Suffice to say, grief is a bit of mystery from the clinical perspective. All mental health is, in many ways, mysterious, but grief seems to be very misunderstood and yet there’s also a pervasive, macro-level delusion that we’ve figured it out.
There are some people who seem to have figured grief out, though, at least for themselves, and only because they have been faced with loss. Some of their words:
“On January 1st, 2017, in Room 44 of the NICU at Children’s Hospital, I held my first and only son Afton as he died in my arms. He was just one day old. It was every bit as painful as it sounds. For those first few days after his completely unexpected premature birth and death, I was sinking, slowly sinking, and eventually, I crash-landed right there on the bottom of the ocean. No light, no air – just hard, jagged rocks and one thousand pounds keeping me pinned to the bottom. As time has gone on, I have vacillated back and forth from the top of the water where I find myself for just a minute, feeling the sun and breathing in the air and noticing the color of the water and sky, to finding the weight of loss pulling me back down to the lifeless bottom again.”
– Lindsay
“When someone you love dies, and you’re not expecting it, you don’t lose her all at once; you lose her in pieces over a long time—the way the mail stops coming, and her scent fades from the pillows and even from the clothes in her closet and drawers. Gradually, you accumulate the parts of her that are gone. Just when the day comes—when there’s a particular missing part that overwhelms you with the feeling that she’s gone, forever—there comes another day, and another specifically missing part.”
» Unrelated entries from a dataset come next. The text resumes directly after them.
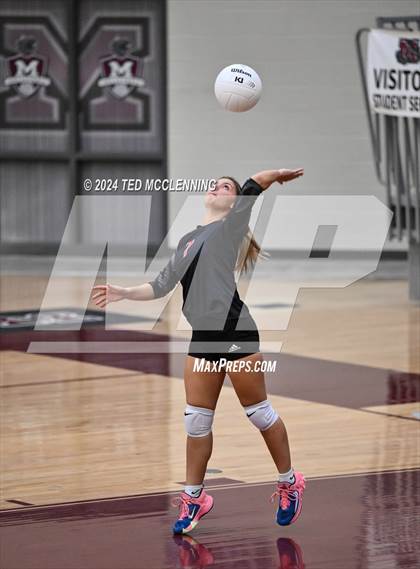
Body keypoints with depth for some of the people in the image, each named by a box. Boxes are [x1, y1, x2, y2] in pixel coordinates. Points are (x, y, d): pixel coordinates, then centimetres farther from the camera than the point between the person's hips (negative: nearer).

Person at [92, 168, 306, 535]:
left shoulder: (232, 225, 0)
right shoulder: (187, 241, 19)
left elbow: (255, 183, -13)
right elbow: (161, 287, 21)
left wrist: (279, 174, 3)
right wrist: (124, 293, 11)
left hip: (235, 330, -6)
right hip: (203, 337, 6)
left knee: (259, 412, 3)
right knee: (196, 420, 6)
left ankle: (289, 484, 18)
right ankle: (194, 499, 16)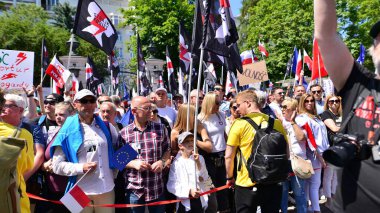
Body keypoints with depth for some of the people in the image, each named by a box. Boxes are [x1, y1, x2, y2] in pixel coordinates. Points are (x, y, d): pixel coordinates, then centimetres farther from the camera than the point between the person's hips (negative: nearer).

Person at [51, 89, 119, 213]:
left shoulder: (106, 127, 5)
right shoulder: (67, 131, -4)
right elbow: (57, 165, -5)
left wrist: (113, 173, 6)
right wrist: (81, 168, -17)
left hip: (107, 190, 3)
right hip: (80, 193, -2)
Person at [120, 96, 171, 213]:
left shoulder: (160, 128, 0)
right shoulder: (124, 133, -4)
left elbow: (167, 150, 10)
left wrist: (162, 161, -9)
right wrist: (133, 163, -16)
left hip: (157, 189, 1)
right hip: (134, 190, -1)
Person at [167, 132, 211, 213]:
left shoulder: (199, 158, 3)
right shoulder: (176, 162, -6)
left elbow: (204, 178, -6)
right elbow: (171, 185, -11)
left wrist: (197, 162, -17)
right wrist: (189, 191, -19)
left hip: (200, 200, 2)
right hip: (185, 202, -2)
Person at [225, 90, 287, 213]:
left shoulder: (240, 123, -11)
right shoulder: (276, 122, -1)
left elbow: (228, 156, -10)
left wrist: (229, 177, 5)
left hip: (247, 184, -3)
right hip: (274, 184, 3)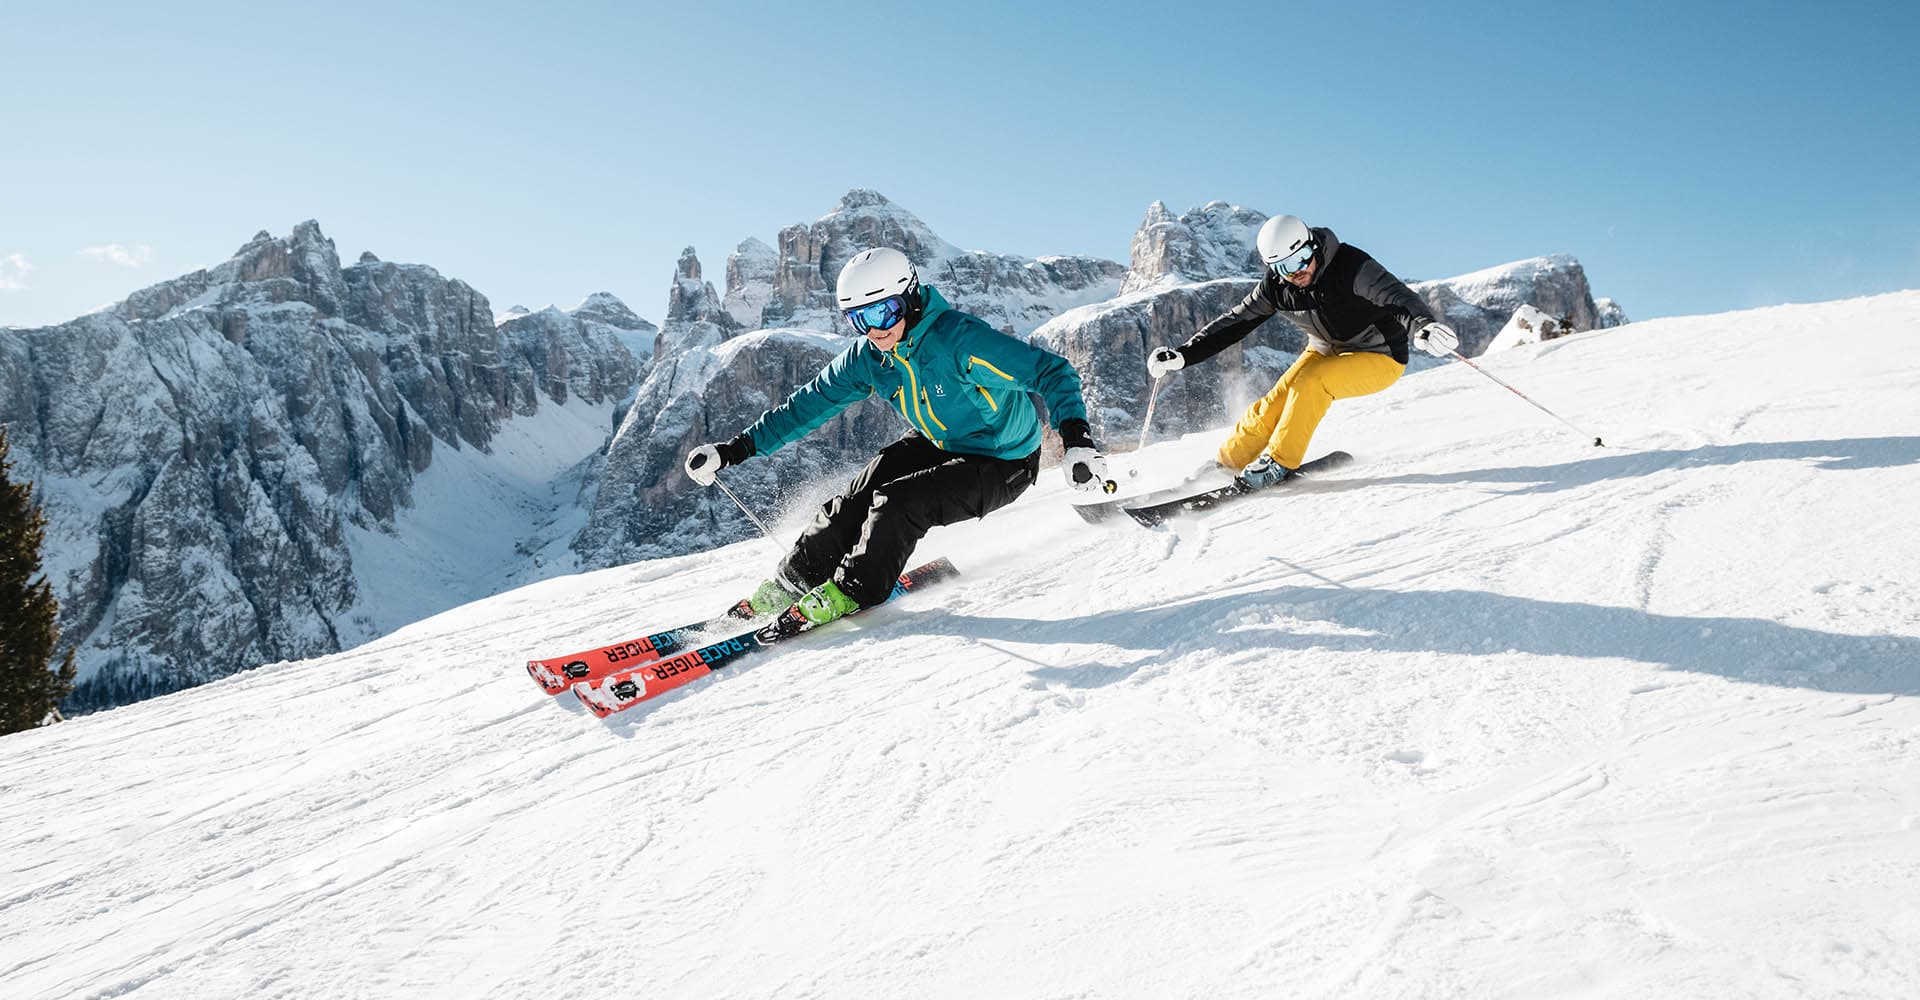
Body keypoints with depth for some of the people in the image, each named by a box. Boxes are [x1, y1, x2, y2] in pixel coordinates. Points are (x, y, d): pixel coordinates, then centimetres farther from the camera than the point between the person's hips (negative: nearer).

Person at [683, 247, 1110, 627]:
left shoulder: (960, 339, -31)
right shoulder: (868, 356, -10)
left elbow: (1051, 372, -32)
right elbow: (809, 404, -1)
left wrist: (1076, 438, -48)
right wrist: (735, 449, -5)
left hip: (1001, 464, -6)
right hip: (936, 445, 6)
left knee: (897, 504, -23)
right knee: (856, 500, -8)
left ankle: (850, 593, -4)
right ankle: (789, 586, 9)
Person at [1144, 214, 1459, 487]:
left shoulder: (1351, 265, -28)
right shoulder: (1276, 286, -12)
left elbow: (1398, 297, -39)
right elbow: (1234, 322, -4)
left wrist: (1424, 326, -62)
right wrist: (1182, 355, -12)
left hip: (1379, 356, -5)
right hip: (1326, 352, 5)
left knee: (1310, 382, -29)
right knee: (1275, 403, -12)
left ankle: (1280, 463, -17)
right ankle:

“You lose yourself, your identity, meaning, purpose, values, your trust”.
“A few years after the stillbirth of my son, I had a very vivid dream. In it, I was being followed everywhere by a dark-haired woman. She would hide under my bed, in my closet, in corners and shadows, always lurking near me. I was terrified of her. I tried running from her, but I couldn’t get away. Finally, I mustered up enough courage to confront her. I told her to go away and leave me alone. She looked at me and said, ‘I will never leave you alone.’ At that moment, I knew she was telling the truth. She wasn’t going away. My mind searched for a solution. I decided that if she wasn’t going away, I needed to become friends with her. I reached out and embraced her. The fear instantly evaporated and both of us started crying. I woke up, still feeling the dark-haired girl’s tears on my shoulder. And right away, I knew she was grief.”
– Jane
And, the last of my offerings: a resource list. [updated May 22, 2019]
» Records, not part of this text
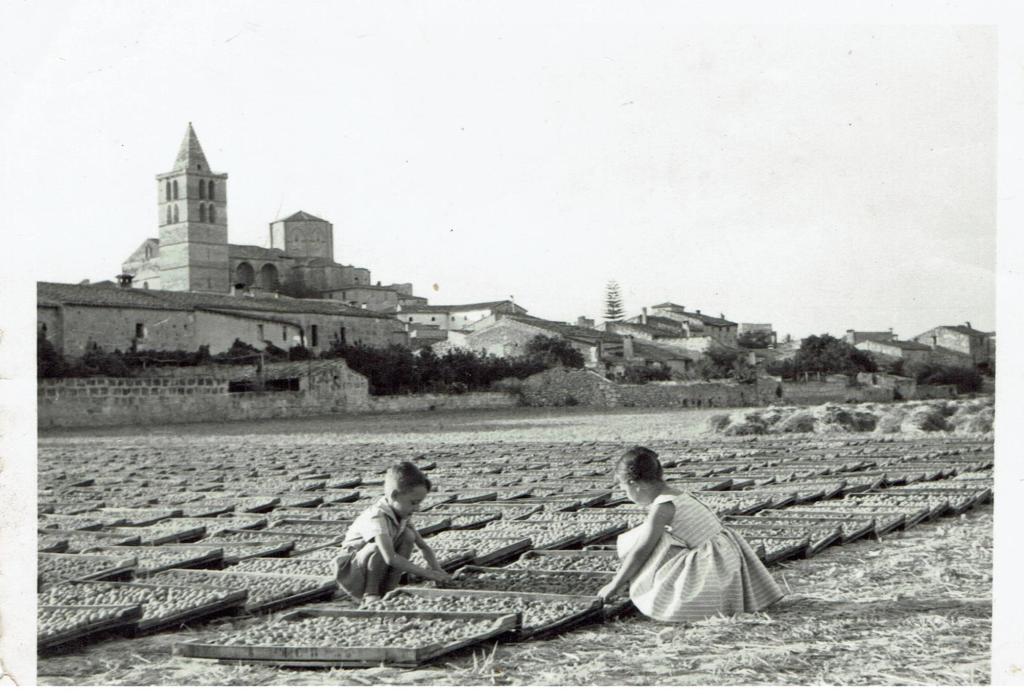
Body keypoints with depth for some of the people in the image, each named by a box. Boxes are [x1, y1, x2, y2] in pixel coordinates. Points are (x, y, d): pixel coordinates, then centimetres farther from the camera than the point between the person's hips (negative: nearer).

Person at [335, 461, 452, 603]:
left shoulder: (402, 513, -5)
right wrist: (426, 573, -40)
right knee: (378, 547, -35)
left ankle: (388, 589, -8)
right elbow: (390, 558, -42)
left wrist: (438, 571, -16)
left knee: (408, 535, -13)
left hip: (379, 570, 7)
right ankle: (370, 595, -15)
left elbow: (424, 547, 1)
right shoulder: (377, 517, -31)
- The Year of Magical Thinking by Joan Didion
- Tara Brach’s free lectures and meditations on grief and loss
- A Grief Observed by C.S. Lewis
- H is for Hawk by Helen Macdonald
- Abraham Lincoln’s letter to the daughter of a close, recently departed, friend
- A Heartbreaking Work of Staggering Genius by Dave Eggers
- A list of support groups for the bereaved
- Ambiguous Loss by Pauline Boss (who also gave a spectacular interview here)
- Grief.com
- To find a great therapist, start here or here
- This article from Tuck (a mattress company of all things) about sleep and grief, with an excellent list of resources at the bottom
Lastly, and with love, a brief poem by Mary Oliver, who many of us are grieving after her death Thursday:
“When Death Comes”
When it’s over, I want to say all my life
I was a bride married to amazement.
I was the bridegroom, taking the world into my arms.